[The request]
Write out each line beneath this one exactly as it reads.

(Records from a dataset)
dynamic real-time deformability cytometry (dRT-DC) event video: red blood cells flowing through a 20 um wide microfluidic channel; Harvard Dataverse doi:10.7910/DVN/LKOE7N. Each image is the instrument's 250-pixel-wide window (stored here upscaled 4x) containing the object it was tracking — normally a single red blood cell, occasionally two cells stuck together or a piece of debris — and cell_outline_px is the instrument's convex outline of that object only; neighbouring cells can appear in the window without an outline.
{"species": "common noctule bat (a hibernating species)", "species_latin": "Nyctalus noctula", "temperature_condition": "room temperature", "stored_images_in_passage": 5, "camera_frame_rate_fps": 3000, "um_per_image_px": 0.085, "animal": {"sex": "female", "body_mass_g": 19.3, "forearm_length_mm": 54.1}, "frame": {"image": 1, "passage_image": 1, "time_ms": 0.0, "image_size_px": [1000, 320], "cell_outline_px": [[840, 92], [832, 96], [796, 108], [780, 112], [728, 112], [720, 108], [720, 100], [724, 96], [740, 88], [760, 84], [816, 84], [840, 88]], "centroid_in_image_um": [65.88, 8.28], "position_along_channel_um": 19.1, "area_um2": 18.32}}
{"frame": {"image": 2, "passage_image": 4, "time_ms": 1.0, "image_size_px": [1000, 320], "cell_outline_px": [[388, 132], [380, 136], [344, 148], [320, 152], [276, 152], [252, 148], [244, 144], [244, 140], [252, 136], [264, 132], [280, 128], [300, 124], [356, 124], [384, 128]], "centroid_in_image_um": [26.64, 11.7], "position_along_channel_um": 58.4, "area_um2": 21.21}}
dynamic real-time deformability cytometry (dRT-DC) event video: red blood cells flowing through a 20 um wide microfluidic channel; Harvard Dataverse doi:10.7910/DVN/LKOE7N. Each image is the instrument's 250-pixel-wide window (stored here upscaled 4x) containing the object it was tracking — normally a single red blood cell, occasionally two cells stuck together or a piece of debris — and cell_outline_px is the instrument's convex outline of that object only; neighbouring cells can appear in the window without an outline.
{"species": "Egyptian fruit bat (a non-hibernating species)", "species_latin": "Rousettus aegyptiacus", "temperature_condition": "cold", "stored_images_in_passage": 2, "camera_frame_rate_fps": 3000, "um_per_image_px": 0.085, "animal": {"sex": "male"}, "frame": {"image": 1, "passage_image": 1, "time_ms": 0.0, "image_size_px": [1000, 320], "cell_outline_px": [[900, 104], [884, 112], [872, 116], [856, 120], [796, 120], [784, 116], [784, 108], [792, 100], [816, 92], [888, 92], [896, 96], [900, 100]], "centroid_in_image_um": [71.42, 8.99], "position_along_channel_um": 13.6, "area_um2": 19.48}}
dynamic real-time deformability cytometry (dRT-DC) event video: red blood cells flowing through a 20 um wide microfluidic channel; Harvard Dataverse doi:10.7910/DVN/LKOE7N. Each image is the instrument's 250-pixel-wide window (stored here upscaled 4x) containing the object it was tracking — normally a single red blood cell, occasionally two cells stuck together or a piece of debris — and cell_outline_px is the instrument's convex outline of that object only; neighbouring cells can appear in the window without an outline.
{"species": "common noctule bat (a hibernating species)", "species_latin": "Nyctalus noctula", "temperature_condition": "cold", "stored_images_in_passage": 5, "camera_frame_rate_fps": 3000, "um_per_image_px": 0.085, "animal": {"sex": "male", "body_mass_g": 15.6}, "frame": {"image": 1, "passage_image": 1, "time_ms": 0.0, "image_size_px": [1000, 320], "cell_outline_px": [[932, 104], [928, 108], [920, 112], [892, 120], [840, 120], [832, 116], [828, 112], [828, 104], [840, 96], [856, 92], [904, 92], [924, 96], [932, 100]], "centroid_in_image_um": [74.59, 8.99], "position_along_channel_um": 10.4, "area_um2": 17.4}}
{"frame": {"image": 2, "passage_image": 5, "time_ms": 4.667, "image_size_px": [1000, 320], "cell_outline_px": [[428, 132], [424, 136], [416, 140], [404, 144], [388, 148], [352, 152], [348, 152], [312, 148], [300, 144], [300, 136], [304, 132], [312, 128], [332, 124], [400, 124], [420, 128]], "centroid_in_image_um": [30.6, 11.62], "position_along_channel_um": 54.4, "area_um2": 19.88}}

[Response to the exercise]
dynamic real-time deformability cytometry (dRT-DC) event video: red blood cells flowing through a 20 um wide microfluidic channel; Harvard Dataverse doi:10.7910/DVN/LKOE7N. Each image is the instrument's 250-pixel-wide window (stored here upscaled 4x) containing the object it was tracking — normally a single red blood cell, occasionally two cells stuck together or a piece of debris — and cell_outline_px is the instrument's convex outline of that object only; neighbouring cells can appear in the window without an outline.
{"species": "common noctule bat (a hibernating species)", "species_latin": "Nyctalus noctula", "temperature_condition": "room temperature", "stored_images_in_passage": 5, "camera_frame_rate_fps": 3000, "um_per_image_px": 0.085, "animal": {"sex": "female", "body_mass_g": 19.3, "forearm_length_mm": 54.1}, "frame": {"image": 1, "passage_image": 1, "time_ms": 0.0, "image_size_px": [1000, 320], "cell_outline_px": [[840, 92], [832, 96], [796, 108], [780, 112], [728, 112], [720, 108], [720, 100], [724, 96], [740, 88], [760, 84], [816, 84], [840, 88]], "centroid_in_image_um": [65.88, 8.28], "position_along_channel_um": 19.1, "area_um2": 18.32}}
{"frame": {"image": 2, "passage_image": 4, "time_ms": 1.0, "image_size_px": [1000, 320], "cell_outline_px": [[388, 132], [380, 136], [344, 148], [320, 152], [276, 152], [252, 148], [244, 144], [244, 140], [252, 136], [264, 132], [280, 128], [300, 124], [356, 124], [384, 128]], "centroid_in_image_um": [26.64, 11.7], "position_along_channel_um": 58.4, "area_um2": 21.21}}
dynamic real-time deformability cytometry (dRT-DC) event video: red blood cells flowing through a 20 um wide microfluidic channel; Harvard Dataverse doi:10.7910/DVN/LKOE7N. Each image is the instrument's 250-pixel-wide window (stored here upscaled 4x) containing the object it was tracking — normally a single red blood cell, occasionally two cells stuck together or a piece of debris — and cell_outline_px is the instrument's convex outline of that object only; neighbouring cells can appear in the window without an outline.
{"species": "Egyptian fruit bat (a non-hibernating species)", "species_latin": "Rousettus aegyptiacus", "temperature_condition": "cold", "stored_images_in_passage": 2, "camera_frame_rate_fps": 3000, "um_per_image_px": 0.085, "animal": {"sex": "male"}, "frame": {"image": 1, "passage_image": 1, "time_ms": 0.0, "image_size_px": [1000, 320], "cell_outline_px": [[900, 104], [884, 112], [872, 116], [856, 120], [796, 120], [784, 116], [784, 108], [792, 100], [816, 92], [888, 92], [896, 96], [900, 100]], "centroid_in_image_um": [71.42, 8.99], "position_along_channel_um": 13.6, "area_um2": 19.48}}
dynamic real-time deformability cytometry (dRT-DC) event video: red blood cells flowing through a 20 um wide microfluidic channel; Harvard Dataverse doi:10.7910/DVN/LKOE7N. Each image is the instrument's 250-pixel-wide window (stored here upscaled 4x) containing the object it was tracking — normally a single red blood cell, occasionally two cells stuck together or a piece of debris — and cell_outline_px is the instrument's convex outline of that object only; neighbouring cells can appear in the window without an outline.
{"species": "common noctule bat (a hibernating species)", "species_latin": "Nyctalus noctula", "temperature_condition": "cold", "stored_images_in_passage": 5, "camera_frame_rate_fps": 3000, "um_per_image_px": 0.085, "animal": {"sex": "male", "body_mass_g": 15.6}, "frame": {"image": 1, "passage_image": 1, "time_ms": 0.0, "image_size_px": [1000, 320], "cell_outline_px": [[932, 104], [928, 108], [920, 112], [892, 120], [840, 120], [832, 116], [828, 112], [828, 104], [840, 96], [856, 92], [904, 92], [924, 96], [932, 100]], "centroid_in_image_um": [74.59, 8.99], "position_along_channel_um": 10.4, "area_um2": 17.4}}
{"frame": {"image": 2, "passage_image": 5, "time_ms": 4.667, "image_size_px": [1000, 320], "cell_outline_px": [[428, 132], [424, 136], [416, 140], [404, 144], [388, 148], [352, 152], [348, 152], [312, 148], [300, 144], [300, 136], [304, 132], [312, 128], [332, 124], [400, 124], [420, 128]], "centroid_in_image_um": [30.6, 11.62], "position_along_channel_um": 54.4, "area_um2": 19.88}}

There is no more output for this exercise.